The recall was announced earlier this year by the U.S. Food and Drug Administration after it found that debris and harmful chemical exposure during usage of these machines posed a severe health risk to users.
Now, medical examiners are recommended by a Federal Motor Carrier Safety Administration medical advisory board to offer alternative treatment methods to truck drivers. Examiners are likely to have 90 days to determine which alternative options will be best for truckers afflicted with sleep apnea, and these methods found must offer the same kind of treatment as the Philips Respironics continuous airway pressure machines that are now being recalled nationwide.
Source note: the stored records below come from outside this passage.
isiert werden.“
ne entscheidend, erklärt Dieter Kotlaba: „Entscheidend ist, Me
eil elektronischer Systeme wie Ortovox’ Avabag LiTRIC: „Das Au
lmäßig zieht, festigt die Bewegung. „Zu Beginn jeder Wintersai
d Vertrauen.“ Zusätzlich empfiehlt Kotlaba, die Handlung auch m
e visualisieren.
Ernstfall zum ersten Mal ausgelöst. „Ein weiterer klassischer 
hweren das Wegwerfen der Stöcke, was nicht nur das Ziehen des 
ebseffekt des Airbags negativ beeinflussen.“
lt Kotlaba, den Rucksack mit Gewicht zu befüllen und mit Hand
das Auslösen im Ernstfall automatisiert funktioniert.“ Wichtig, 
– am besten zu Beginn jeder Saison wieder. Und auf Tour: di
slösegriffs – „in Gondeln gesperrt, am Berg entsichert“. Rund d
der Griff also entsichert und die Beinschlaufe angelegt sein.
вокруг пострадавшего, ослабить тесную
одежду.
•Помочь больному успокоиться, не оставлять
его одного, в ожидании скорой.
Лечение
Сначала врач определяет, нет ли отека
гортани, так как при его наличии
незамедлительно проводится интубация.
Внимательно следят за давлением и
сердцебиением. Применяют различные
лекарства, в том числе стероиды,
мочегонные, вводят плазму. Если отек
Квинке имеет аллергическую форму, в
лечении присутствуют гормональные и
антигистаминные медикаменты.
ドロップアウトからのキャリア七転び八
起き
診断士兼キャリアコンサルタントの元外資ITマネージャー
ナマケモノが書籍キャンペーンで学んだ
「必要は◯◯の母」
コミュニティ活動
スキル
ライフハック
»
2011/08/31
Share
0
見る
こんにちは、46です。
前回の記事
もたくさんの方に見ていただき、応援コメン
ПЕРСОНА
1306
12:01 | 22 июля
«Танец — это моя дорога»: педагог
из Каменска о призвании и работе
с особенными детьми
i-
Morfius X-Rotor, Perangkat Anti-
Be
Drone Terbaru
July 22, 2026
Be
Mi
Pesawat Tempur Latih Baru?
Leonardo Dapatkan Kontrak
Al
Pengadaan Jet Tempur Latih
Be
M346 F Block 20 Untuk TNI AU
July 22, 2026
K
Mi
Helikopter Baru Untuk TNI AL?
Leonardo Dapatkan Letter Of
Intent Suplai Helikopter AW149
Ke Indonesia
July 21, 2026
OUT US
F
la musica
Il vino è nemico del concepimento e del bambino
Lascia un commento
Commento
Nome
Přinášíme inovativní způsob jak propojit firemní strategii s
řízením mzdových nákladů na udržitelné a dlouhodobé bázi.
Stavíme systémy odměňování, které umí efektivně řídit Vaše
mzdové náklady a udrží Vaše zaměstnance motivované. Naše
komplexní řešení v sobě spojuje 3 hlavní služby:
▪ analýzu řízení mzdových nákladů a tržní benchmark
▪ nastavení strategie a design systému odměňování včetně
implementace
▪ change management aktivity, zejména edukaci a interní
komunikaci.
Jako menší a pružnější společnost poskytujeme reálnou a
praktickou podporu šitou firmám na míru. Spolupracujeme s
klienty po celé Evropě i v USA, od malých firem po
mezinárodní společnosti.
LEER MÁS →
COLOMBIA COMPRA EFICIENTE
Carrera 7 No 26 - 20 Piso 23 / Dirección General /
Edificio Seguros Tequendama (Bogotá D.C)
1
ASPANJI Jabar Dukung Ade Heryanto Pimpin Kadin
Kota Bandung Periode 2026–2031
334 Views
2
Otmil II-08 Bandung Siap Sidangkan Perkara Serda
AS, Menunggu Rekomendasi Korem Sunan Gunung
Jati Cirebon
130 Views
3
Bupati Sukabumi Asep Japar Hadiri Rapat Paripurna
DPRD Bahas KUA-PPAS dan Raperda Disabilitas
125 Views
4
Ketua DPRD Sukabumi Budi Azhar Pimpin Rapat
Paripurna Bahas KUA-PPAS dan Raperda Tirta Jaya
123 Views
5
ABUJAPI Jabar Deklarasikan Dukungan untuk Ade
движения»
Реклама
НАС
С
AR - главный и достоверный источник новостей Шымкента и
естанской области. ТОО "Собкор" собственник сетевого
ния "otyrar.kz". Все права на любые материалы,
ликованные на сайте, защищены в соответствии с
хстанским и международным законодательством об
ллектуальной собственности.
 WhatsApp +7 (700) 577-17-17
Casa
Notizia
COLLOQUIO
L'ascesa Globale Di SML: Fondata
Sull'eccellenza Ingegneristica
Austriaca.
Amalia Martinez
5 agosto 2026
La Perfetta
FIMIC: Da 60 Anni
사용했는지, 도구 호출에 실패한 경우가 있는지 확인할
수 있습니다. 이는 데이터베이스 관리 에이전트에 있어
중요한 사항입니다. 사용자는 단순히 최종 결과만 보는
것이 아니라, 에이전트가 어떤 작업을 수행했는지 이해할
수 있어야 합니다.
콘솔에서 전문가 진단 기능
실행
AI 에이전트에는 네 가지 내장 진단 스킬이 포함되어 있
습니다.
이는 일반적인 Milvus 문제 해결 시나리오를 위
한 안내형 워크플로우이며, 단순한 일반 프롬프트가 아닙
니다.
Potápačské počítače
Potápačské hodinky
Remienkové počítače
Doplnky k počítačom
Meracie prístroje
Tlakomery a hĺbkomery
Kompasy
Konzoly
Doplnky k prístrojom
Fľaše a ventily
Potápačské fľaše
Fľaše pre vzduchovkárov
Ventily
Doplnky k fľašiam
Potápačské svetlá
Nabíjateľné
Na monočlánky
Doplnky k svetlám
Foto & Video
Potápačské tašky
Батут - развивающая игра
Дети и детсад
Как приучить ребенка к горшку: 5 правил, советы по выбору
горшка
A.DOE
“In response to the CPAP recall, appropriate oral appliance usage for certification is accepted for drivers diagnosed with moderate sleep apnea impacted by the Philips Respironics recall,” said the advisory board regarding its recommendations. “This therapy will be accepted until CPAP machines become available again for treatment.”
Still, drivers with untreated and severe sleep apnea are exempt from this recommendation, the medical examiners noted. The review board is still determining the best ways that qualified drivers with obstructive sleep apnea can continue to work and be medically certified to operate their vehicles, when CPAP machines are the treatment method upon which FMCSA has relied for so long.
If obstructive sleep apnea remains untreated, drivers are at a much higher risk for accident or crash as they could become severely fatigued while behind the wheel. Allowing untreated drivers to continue operating their commercial motor vehicles while a new preferred treatment method is found could cause a major public safety risk, board members said.
Levinson and Stefani’s Ken Levinson weighed in on the issue.
“It seems to me that this treatment is something that should absolutely be provided by trucking companies or some sort of government assistance,” he said. “It’s vital that truckers are able to work safely, and if they fall asleep at the wheel, it can cause a lot of harm and it’s a big issue.”
He added that their lifestyles can cause them to be more susceptible to various health problems, so making sure the medical issues at hand are treated in a proper and timely manner is of the utmost importance.
“Truckers have such a sedentary job that it’s hard for them to stay physically fit, so we need to do everything we can to make sure the trucking companies are conducting proper medical testing before drivers are hired and that they can also access the kind of equipment they need, whether it’s these CPAP machines or other devices to stay safe and healthy,” Levinson said.
The medical advisory board is working on ways to offer examiners various methods and opportunities to address the recall for the health of these truck drivers.
“Our goal today is to come together as a group and to develop some recommendations that we can give to the agency that will hopefully be passed along to our medical examiner community and drivers managing this issue,” said board chair Gina Pervall.
This CPAP machine recall has left a clear shortage in the market for sleep apnea equipment, and Philips Respironics explained that it is working to replace the recalled devices as quickly as possible.
“With millions of devices recalled, and many of them used by commercial motor vehicle drivers, Philips’ recall has widespread implications for commercial driver health, highway safety, and interstate commerce,” said American Trucking Associations safety policy specialist, Laura Spector. “As the medical review board is aware, without appropriate treatment options many drivers with obstructive sleep apnea will be out of compliance with FMCSA’s physical qualifications for driver regulations.”
As to how soon a potential solution will be found, Spector explained that many things are still up in the air.
“Notably, there is no clear timeline indicated when individuals might expect their device to be repaired or replaced,” she said, “with some sources estimating it could take up to one year for devices to be fully operational.”